Frank Poupau nous révèle ce qu’un arbre peit véritablement cacher : « Les forêts vivent-elles ? Que ressentent les arbres ? Depuis une décennie, la préoccupation environnementale nourrit ces interrogations dans la presse et l’édition grand public. De leur côté, des anthropologues et des sociologues ont remis en cause la coupure entre nature et société héritée des Lumières. Certains considèrent les non-humains comme des « acteurs » à part entière. Où conduit cette approche ? »
Philippe Person évoque des pionnières qui redeviennent célèbres : « En 1896, un an après la naissance du cinématographe, la Française Alice Guy, 23 ans, tourne La Fée aux choux. Ce film de 51 secondes en fait l’auteure de la première fiction fantastique de l’histoire du cinéma et aussi bien la première femme cinéaste. Elle poursuit son activité de réalisatrice pendant une vingtaine d’années, en France et aux États-Unis où, avec son mari Herbert Blaché, elle crée sa propre compagnie de production près de New York. Elle réalise des centaines de courts et quelques longs-métrages avant de jeter le gant, ruinée, pour n’avoir pas vu à temps que l’avenir se situait à Hollywood. Elle a longtemps été à tout le moins négligée, oubliée, voire dépossédée de son œuvre, comme on le voit chez l’historien du cinéma Georges Sadoul, qui ne la cite même pas. Après avoir enfin retrouvé en France quelque audience — depuis 2018, un prix à son nom vient récompenser des réalisatrices pour pallier le manque de visibilité de celles-ci dans les cérémonies —, elle est aujourd’hui aux États-Unis l’objet d’un documentaire de Pamela R. Green, Be Natural, sous-titré L’histoire cachée d’Alice Guy-Blaché,bénéficiant d’un commentaire enthousiaste d’actrices féministes comme Jodie Foster. Cependant, cette reconnaissance ne modifie en rien l’idée qu’on continue à se faire du monde du cinéma : un univers d’hommes, où Alice Guy n’a pu s’immiscer que grâce à ses qualités exceptionnelles. »

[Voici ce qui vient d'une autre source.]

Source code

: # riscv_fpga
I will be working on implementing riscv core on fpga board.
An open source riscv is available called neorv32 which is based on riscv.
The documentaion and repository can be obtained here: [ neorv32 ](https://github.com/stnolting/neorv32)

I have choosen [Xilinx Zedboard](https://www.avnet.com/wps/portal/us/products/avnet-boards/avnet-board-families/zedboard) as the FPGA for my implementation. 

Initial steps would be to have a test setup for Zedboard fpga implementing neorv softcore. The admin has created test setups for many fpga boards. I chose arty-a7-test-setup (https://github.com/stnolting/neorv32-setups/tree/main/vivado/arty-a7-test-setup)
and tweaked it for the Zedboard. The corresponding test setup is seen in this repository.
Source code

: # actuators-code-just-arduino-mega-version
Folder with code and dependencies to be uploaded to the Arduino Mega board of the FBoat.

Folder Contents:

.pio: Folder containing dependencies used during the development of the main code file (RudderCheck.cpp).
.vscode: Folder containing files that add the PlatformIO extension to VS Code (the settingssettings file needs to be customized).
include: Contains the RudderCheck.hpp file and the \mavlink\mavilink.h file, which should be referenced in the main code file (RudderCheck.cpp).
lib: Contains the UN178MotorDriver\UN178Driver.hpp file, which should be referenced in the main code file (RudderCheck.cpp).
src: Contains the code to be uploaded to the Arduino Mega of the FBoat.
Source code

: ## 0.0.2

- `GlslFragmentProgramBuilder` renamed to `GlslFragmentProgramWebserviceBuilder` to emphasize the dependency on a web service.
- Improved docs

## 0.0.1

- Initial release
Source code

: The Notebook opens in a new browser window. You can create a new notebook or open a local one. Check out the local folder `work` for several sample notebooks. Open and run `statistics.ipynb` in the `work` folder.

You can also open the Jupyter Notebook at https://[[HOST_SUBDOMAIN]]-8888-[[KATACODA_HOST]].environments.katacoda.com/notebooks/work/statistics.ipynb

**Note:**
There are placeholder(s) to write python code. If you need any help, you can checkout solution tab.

Pour Richard Keiser, la peur est blanche aux Etats-Unis : « Á partir de la seconde guerre mondiale, la « grande migration » des Afro-Américains du Sud vers les villes industrielles du Nord et du Midwest avait provoqué une « fuite des Blancs ». Ils préféraient céder en vitesse leur patrimoine immobilier, par souci de rester entre eux et par crainte qu’un voisinage noir rende leur quartier moins sûr, moins attrayant, et que le niveau des écoles se dégrade. Aujourd’hui, une nouvelle « fuite blanche » se déroule parmi les classes moyennes et supérieures, en réaction cette fois à l’installation de familles d’origine asiatique dans leurs zones résidentielles huppées. D’un point de vue strictement financier, quitter un voisinage convoité en raison de sa sécurité, de son prestige et de ses écoles de haut rang n’a guère de sens. Mais les Blancs entendent préserver la place de leurs enfants au sommet de la hiérarchie méritocratique.